CHARLESTON, W. Va. (WOWK) – The Voting Rights Act was signed into law 54-years ago, but many critics say the law is being side-stepped by recent voter-ID laws and purging people from voter rolls. The West Virginia Secretary of State’s office says in the past 32 months, 180,000 people have been purged from voter rolls, but 130,000 new voters were registered.

“It’s not even. If you cast away these people, it doesn’t say when I register to vote, I have to vote in every election. Maybe it’s something that is not moving me. You are still hushing me when you purge,” said Del. Danielle Walker, (D-Monongalia).

But state and county leaders say some voters die, others move away, and if you don’t vote in four straight elections your name is purged.

“It is not discriminatory, at all. I mean we got to keep our rolls clean and clear.

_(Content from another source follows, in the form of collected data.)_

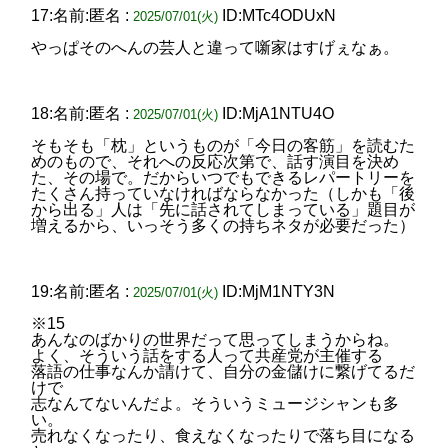
17:名前:匿名 :
ID:MTc4ODUxN
2025/07/01(火)
やっぱそのへんの芸人と違って噺家はすげぇなぁ。
18:名前:匿名 :
ID:MjA1NTU4O
2025/07/01(火)
そもそも「枕」というものが「今日の客筋」を読むた
めのもので、それへの反応次第で、話す演目を決め
た、その場で。だからいつでもできるレパートリーを
たくさん持っていなければならなかった（しかも「後
から出る」人は「先に話されてしまっている」題目が
増えるから、いっそう多くの持ちネタが必要だった）
19:名前:匿名 :
ID:MjM1NTY3N
2025/07/01(火)
※15
あんなのばかりの世界だって思ってしまうからね。
よく、そういう話をする人って共産党が主催する
落語の仕事なんか請けて、自分の金儲けに繋げてるだ
けで
志なんてないんだよ。そういうミュージシャンも多
い。
売れなくなったり、食えなくなったりで落ち目になる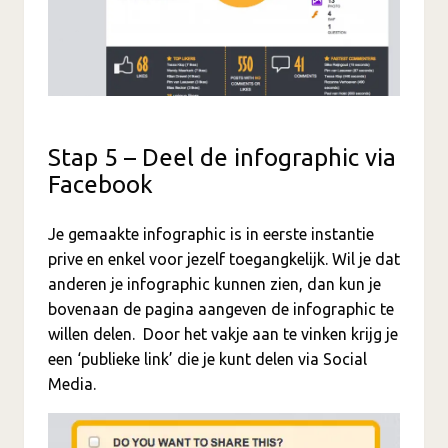
Stap 5 – Deel de infographic via
Facebook
Je gemaakte infographic is in eerste instantie
prive en enkel voor jezelf toegangkelijk. Wil je dat
anderen je infographic kunnen zien, dan kun je
bovenaan de pagina aangeven de infographic te
willen delen. Door het vakje aan te vinken krijg je
een ‘publieke link’ die je kunt delen via Social
Media.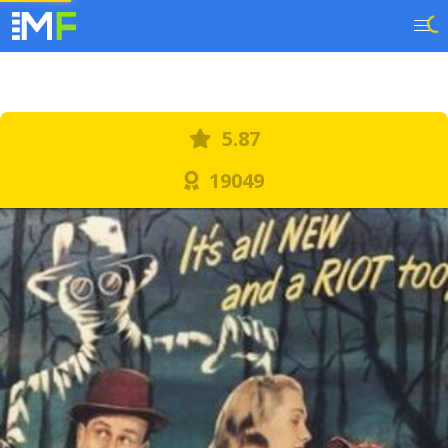
5.87
19049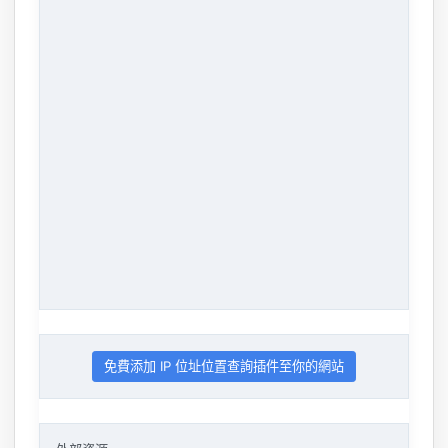
免費添加 IP 位址位置查詢插件至你的網站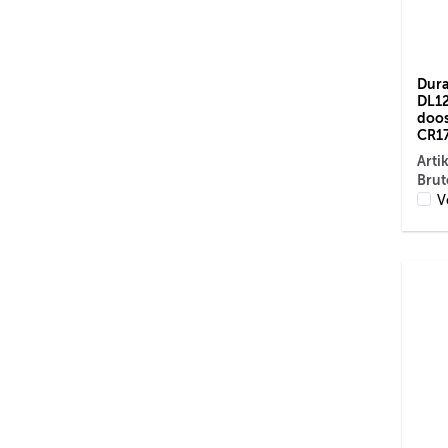
Durac
DL12
doos 
CR17
Arti
Brut
V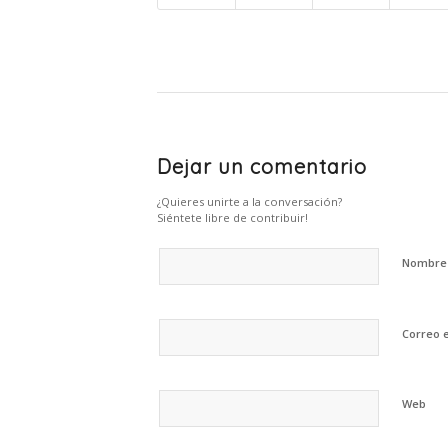
Dejar un comentario
¿Quieres unirte a la conversación?
Siéntete libre de contribuir!
Nombr
Correo 
Web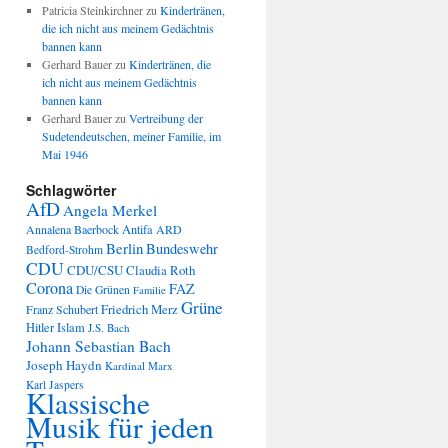
Patricia Steinkirchner
zu
Kindertränen,
die ich nicht aus meinem Gedächtnis
bannen kann
Gerhard Bauer
zu
Kindertränen, die
ich nicht aus meinem Gedächtnis
bannen kann
Gerhard Bauer
zu
Vertreibung der
Sudetendeutschen, meiner Familie, im
Mai 1946
Schlagwörter
AfD
Angela Merkel
Annalena Baerbock
Antifa
ARD
Berlin
Bundeswehr
Bedford-Strohm
CDU
CDU/CSU
Claudia Roth
Corona
FAZ
Die Grünen
Familie
Grüne
Friedrich Merz
Franz Schubert
Hitler
Islam
J.S. Bach
Johann Sebastian Bach
Joseph Haydn
Kardinal Marx
Karl Jaspers
Klassische
Musik für jeden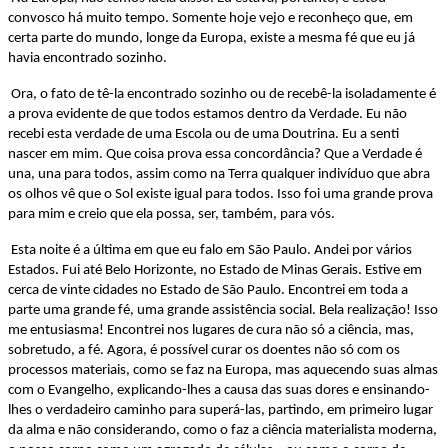
convosco há muito tempo. Somente hoje vejo e reconheço que, em
certa parte do mundo, longe da Europa, existe a mesma fé que eu já
havia encontrado sozinho.
Ora, o fato de tê-la encontrado sozinho ou de recebê-la isoladamente é
a prova evidente de que todos estamos dentro da Verdade. Eu não
recebi esta verdade de uma Escola ou de uma Doutrina. Eu a senti
nascer em mim. Que coisa prova essa concordância? Que a Verdade é
una, una para todos, assim como na Terra qualquer indivíduo que abra
os olhos vê que o Sol existe igual para todos. Isso foi uma grande prova
para mim e creio que ela possa, ser, também, para vós.
Esta noite é a última em que eu falo em São Paulo. Andei por vários
Estados. Fui até Belo Horizonte, no Estado de Minas Gerais. Estive em
cerca de vinte cidades no Estado de São Paulo. Encontrei em toda a
parte uma grande fé, uma grande assistência social. Bela realização! Isso
me entusiasma! Encontrei nos lugares de cura não só a ciência, mas,
sobretudo, a fé. Agora, é possível curar os doentes não só com os
processos materiais, como se faz na Europa, mas aquecendo suas almas
com o Evangelho, explicando-lhes a causa das suas dores e ensinando-
lhes o verdadeiro caminho para superá-las, partindo, em primeiro lugar
da alma e não considerando, como o faz a ciência materialista moderna,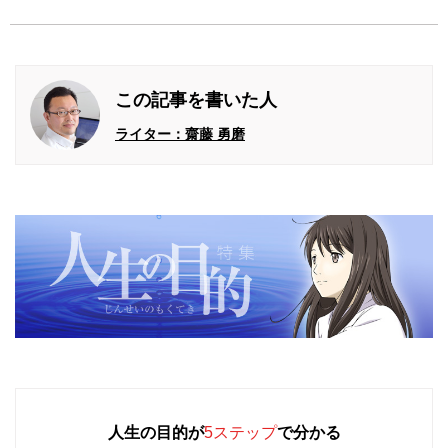
この記事を書いた人
ライター：齋藤 勇磨
人生の目的が
5ステップ
で分かる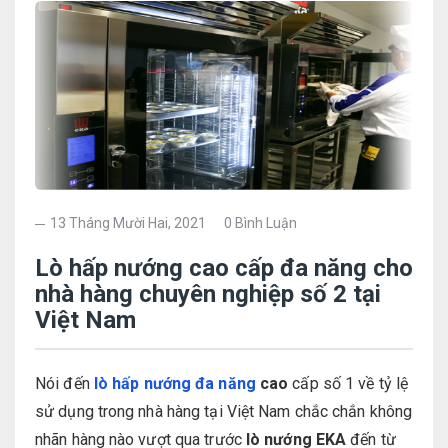
13 Tháng Mười Hai, 2021
0 Bình Luận
Lò hấp nướng cao cấp đa năng cho
nhà hàng chuyên nghiệp số 2 tại
Việt Nam
Nói đến
lò hấp nướng đa năng
cao
cấp số 1 về tỷ lệ
sử dụng trong nhà hàng tại Việt Nam chắc chắn không
nhãn hàng nào vượt qua trước
lò nướng EKA
đến từ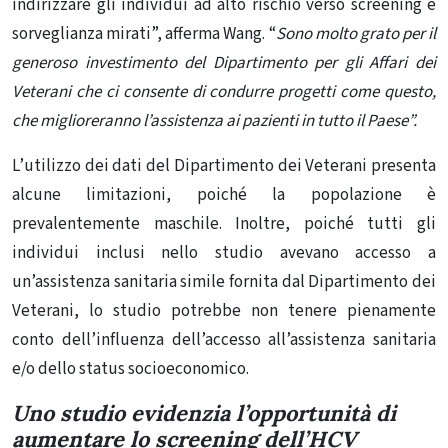
indirizzare gli individui ad alto rischio verso screening e
sorveglianza mirati”, afferma Wang. “
Sono molto grato per il
generoso investimento del Dipartimento per gli Affari dei
Veterani che ci consente di condurre progetti come questo,
che miglioreranno l’assistenza ai pazienti in tutto il Paese”.
L’utilizzo dei dati del Dipartimento dei Veterani presenta
alcune limitazioni, poiché la popolazione è
prevalentemente maschile. Inoltre, poiché tutti gli
individui inclusi nello studio avevano accesso a
un’assistenza sanitaria simile fornita dal Dipartimento dei
Veterani, lo studio potrebbe non tenere pienamente
conto dell’influenza dell’accesso all’assistenza sanitaria
e/o dello status socioeconomico.
Uno studio evidenzia l’opportunità di
aumentare lo screening dell’HCV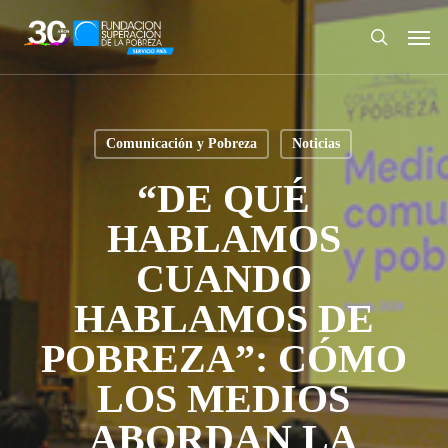
Skip
Men
to
search
main
content
Comunicación y Pobreza
Noticias
“DE QUÉ
HABLAMOS
CUANDO
HABLAMOS DE
POBREZA”: CÓMO
LOS MEDIOS
ABORDAN LA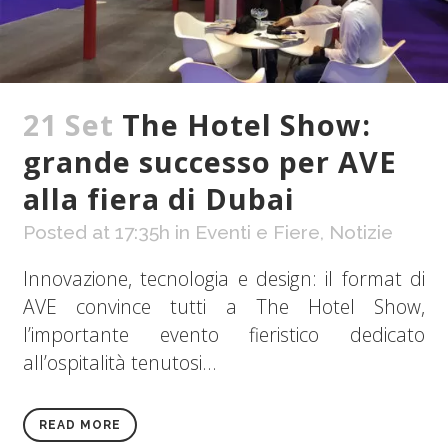
21 Set
The Hotel Show:
grande successo per AVE
alla fiera di Dubai
Posted at 17:35h
in
Eventi e Fiere
,
Notizie
Innovazione, tecnologia e design: il format di
AVE convince tutti a The Hotel Show,
l’importante evento fieristico dedicato
all’ospitalità tenutosi...
READ MORE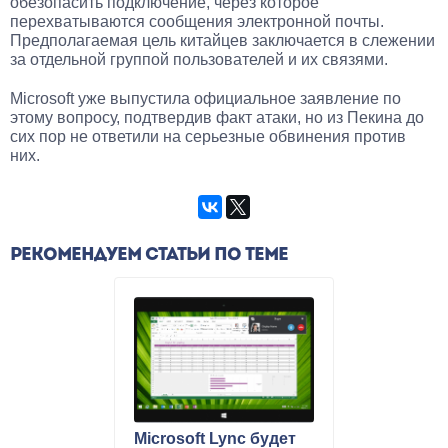
обезопасить подключение, через которое
перехватываются сообщения электронной почты.
Предполагаемая цель китайцев заключается в слежении
за отдельной группой пользователей и их связями.
Microsoft уже выпустила официальное заявление по
этому вопросу, подтвердив факт атаки, но из Пекина до
сих пор не ответили на серьезные обвинения против
них.
РЕКОМЕНДУЕМ СТАТЬИ ПО ТЕМЕ
Microsoft Lync будет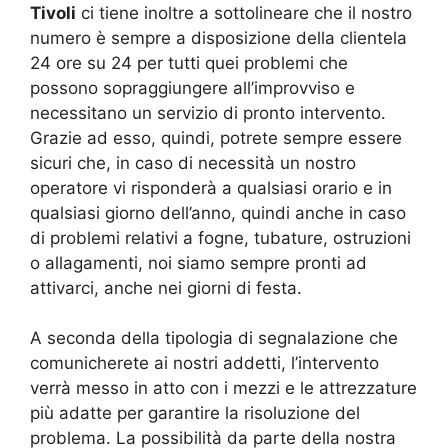
Tivoli
ci tiene inoltre a sottolineare che il nostro
numero è sempre a disposizione della clientela
24 ore su 24 per tutti quei problemi che
possono sopraggiungere all’improvviso e
necessitano un servizio di pronto intervento.
Grazie ad esso, quindi, potrete sempre essere
sicuri che, in caso di necessità un nostro
operatore vi risponderà a qualsiasi orario e in
qualsiasi giorno dell’anno, quindi anche in caso
di problemi relativi a fogne, tubature, ostruzioni
o allagamenti, noi siamo sempre pronti ad
attivarci, anche nei giorni di festa.
A seconda della tipologia di segnalazione che
comunicherete ai nostri addetti, l’intervento
verrà messo in atto con i mezzi e le attrezzature
più adatte per garantire la risoluzione del
problema. La possibilità da parte della nostra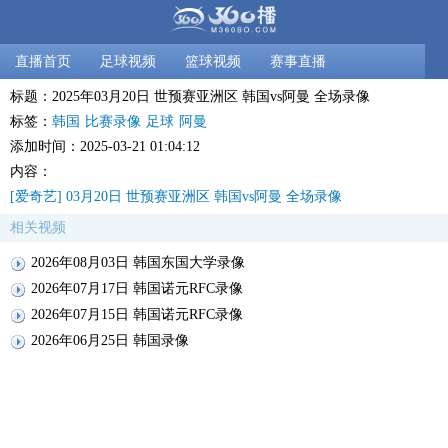
直播首页
足球视频
篮球视频
赛事直播
标题：2025年03月20日 世预赛亚洲区 韩国vs阿曼 全场录像
标签：
韩国
比赛录像
足球
阿曼
添加时间：2025-03-21 01:04:12
内容：
[爱奇艺] 03月20日 世预赛亚洲区 韩国vs阿曼 全场录像
相关视频
2026年08月03日 韩国东国大学录像
2026年07月17日 韩国诺元RFC录像
2026年07月15日 韩国诺元RFC录像
2026年06月25日 韩国录像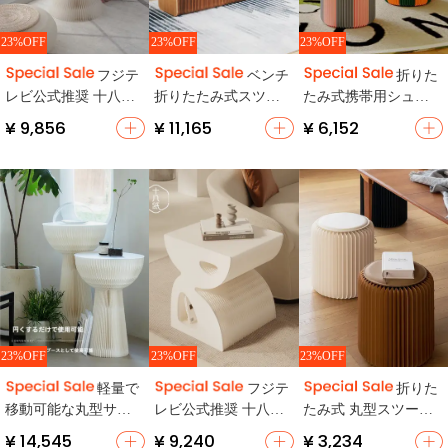
23%OFF
23%OFF
23%OFF
スツール・オットマ...
フジテ
ベンチ
折りた
人気NO.2
レビ公式推奨 十八紙
折りたたみ式スツー
たみ式携帯用シュー
アコーディオンスツ
ル【伸縮可能・多機
ズチェンジスツール
¥ 9,856
¥ 11,165
¥ 6,152
ール 紙座布団【折り
能・家庭用】
【家庭用・低めの椅
たたみ式・持ち運び
子】
便利】めざましテレ
ビ
23%OFF
23%OFF
23%OFF
スツール・オットマ...
軽量で
フジテ
折りた
売上NO.5
移動可能な丸型サイ
レビ公式推奨 十八紙
たみ式 丸型スツール
ドテーブル【モダン
折りたたみサイドテ
【家庭用・子供用・
¥ 14,545
¥ 9,240
¥ 3,234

And I don’t think they want people on our rolls here in West Virginia if they moved to Georgia,” said Vera McCormick, Kanawha County Clerk.

Voting Right Advocates, want Congress to pass House Bill-4, which they say restores much of the original Voting Rights Act struck down by the courts.

The Secretary of State and County Clerks say even if you are removed for the voting rolls, you can still cast a ballot. It does have to be a provisional ballot, subject to verification after the election.